Might lead to a slight change in behaviour so we should probably bounce any change like this back to product (I'll write a ticket), for now I figure the current approach will do :)

We talked about this in our team meeting today, and @dcausse opened T245642 after our discussion. We also uncovered the difference between these two queries:

  • Barcelonnette - Villa du Parc du Mercantour -984 (12 results)
  • Barcelonnette - Villa du Parc du Mercantour -984.jpg (13 results, including the desired one)

We have another index of titles and the second query above (with .jpg) is an exact match (after parsing) of the title of the file, so it gets added into the mix. It doesn't score well enough to make it to the top of the list, but at least it is there.

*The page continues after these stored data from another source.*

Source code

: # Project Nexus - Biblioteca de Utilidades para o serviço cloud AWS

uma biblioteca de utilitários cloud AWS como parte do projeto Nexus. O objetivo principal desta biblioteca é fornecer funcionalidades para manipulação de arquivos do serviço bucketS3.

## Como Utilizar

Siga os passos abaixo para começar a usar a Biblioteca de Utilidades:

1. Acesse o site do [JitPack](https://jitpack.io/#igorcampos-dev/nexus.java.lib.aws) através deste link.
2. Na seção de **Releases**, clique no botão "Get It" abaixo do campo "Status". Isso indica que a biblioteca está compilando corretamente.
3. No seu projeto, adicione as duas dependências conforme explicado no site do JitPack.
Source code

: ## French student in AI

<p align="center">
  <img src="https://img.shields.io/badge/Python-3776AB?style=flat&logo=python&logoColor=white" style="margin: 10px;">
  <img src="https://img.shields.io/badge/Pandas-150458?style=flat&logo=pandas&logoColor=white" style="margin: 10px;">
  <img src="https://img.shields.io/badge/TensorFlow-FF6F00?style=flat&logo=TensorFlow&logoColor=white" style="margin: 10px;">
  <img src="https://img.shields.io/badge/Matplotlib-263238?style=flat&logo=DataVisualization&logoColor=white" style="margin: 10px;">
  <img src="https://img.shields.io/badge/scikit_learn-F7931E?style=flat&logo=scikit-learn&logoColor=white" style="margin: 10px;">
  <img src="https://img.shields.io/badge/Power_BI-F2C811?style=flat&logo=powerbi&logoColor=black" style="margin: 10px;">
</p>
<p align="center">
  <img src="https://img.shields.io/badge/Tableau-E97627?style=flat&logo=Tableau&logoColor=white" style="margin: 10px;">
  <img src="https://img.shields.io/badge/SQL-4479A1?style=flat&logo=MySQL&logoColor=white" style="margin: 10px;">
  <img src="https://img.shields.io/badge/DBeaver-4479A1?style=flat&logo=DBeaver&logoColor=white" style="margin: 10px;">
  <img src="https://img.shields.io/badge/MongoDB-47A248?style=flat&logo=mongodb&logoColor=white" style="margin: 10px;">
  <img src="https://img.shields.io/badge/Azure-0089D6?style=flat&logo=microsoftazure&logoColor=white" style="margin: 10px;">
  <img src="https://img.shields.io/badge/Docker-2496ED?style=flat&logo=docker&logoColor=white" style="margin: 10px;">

The current boosting of the near_match is 2, which was set a long time ago. Many changes have been made since then. Increasing the boost to 10 should improve the ranking of most title matches. It may not cover every possible case, but it should raise many of these to the #1 spot, and it should raise many others into the top 10 so that the P18 patch above can find them and elevate them the rest of the way. (That patch will still be very helpful in cases like the Eglise Notre Dame de l'Assomption searches above, since all of those files will appear identical to the near_match scoring.)

I'll also copy over some examples from here as test cases for T245642.

Thanks for following up on this. T245589#5896906 also describes how to combine file name prefix search and general search in a single request.

@Ayack The issue should now be fixed: can you try it from your side and let us know if you encounter further issues?